══ DATASET RECORDS ══
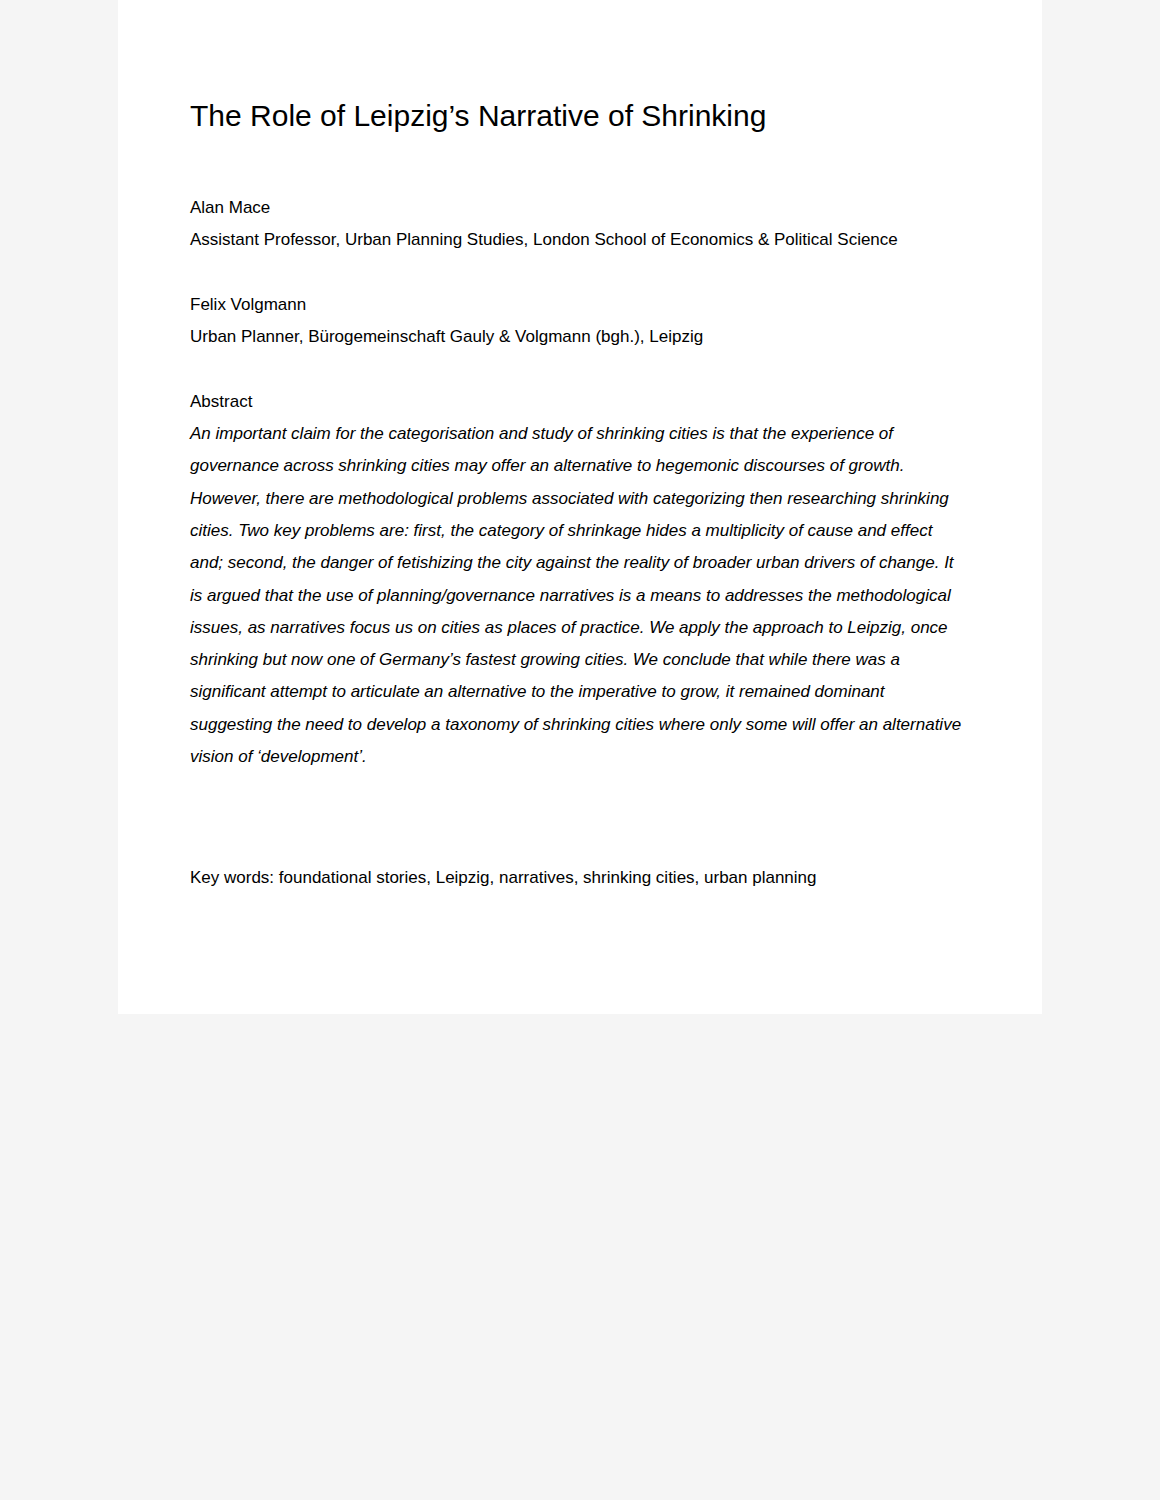The Role of Leipzig’s Narrative of Shrinking
Alan Mace
Assistant Professor, Urban Planning Studies, London School of Economics & Political Science
Felix Volgmann
Urban Planner, Bürogemeinschaft Gauly & Volgmann (bgh.), Leipzig
Abstract
An important claim for the categorisation and study of shrinking cities is that the experience of governance across shrinking cities may offer an alternative to hegemonic discourses of growth. However, there are methodological problems associated with categorizing then researching shrinking cities. Two key problems are: first, the category of shrinkage hides a multiplicity of cause and effect and; second, the danger of fetishizing the city against the reality of broader urban drivers of change. It is argued that the use of planning/governance narratives is a means to addresses the methodological issues, as narratives focus us on cities as places of practice. We apply the approach to Leipzig, once shrinking but now one of Germany’s fastest growing cities. We conclude that while there was a significant attempt to articulate an alternative to the imperative to grow, it remained dominant suggesting the need to develop a taxonomy of shrinking cities where only some will offer an alternative vision of ‘development’.
Key words: foundational stories, Leipzig, narratives, shrinking cities, urban planning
═══
Print verbatim every line above, apart from the pictures.

== PROBLEM SOLUTION ==
The Role of Leipzig’s Narrative of Shrinking
Alan Mace
Assistant Professor, Urban Planning Studies, London School of Economics & Political Science
Felix Volgmann
Urban Planner, Bürogemeinschaft Gauly & Volgmann (bgh.), Leipzig
Abstract
An important claim for the categorisation and study of shrinking cities is that the experience of governance across shrinking cities may offer an alternative to hegemonic discourses of growth. However, there are methodological problems associated with categorizing then researching shrinking cities. Two key problems are: first, the category of shrinkage hides a multiplicity of cause and effect and; second, the danger of fetishizing the city against the reality of broader urban drivers of change. It is argued that the use of planning/governance narratives is a means to addresses the methodological issues, as narratives focus us on cities as places of practice. We apply the approach to Leipzig, once shrinking but now one of Germany’s fastest growing cities. We conclude that while there was a significant attempt to articulate an alternative to the imperative to grow, it remained dominant suggesting the need to develop a taxonomy of shrinking cities where only some will offer an alternative vision of ‘development’.
Key words: foundational stories, Leipzig, narratives, shrinking cities, urban planning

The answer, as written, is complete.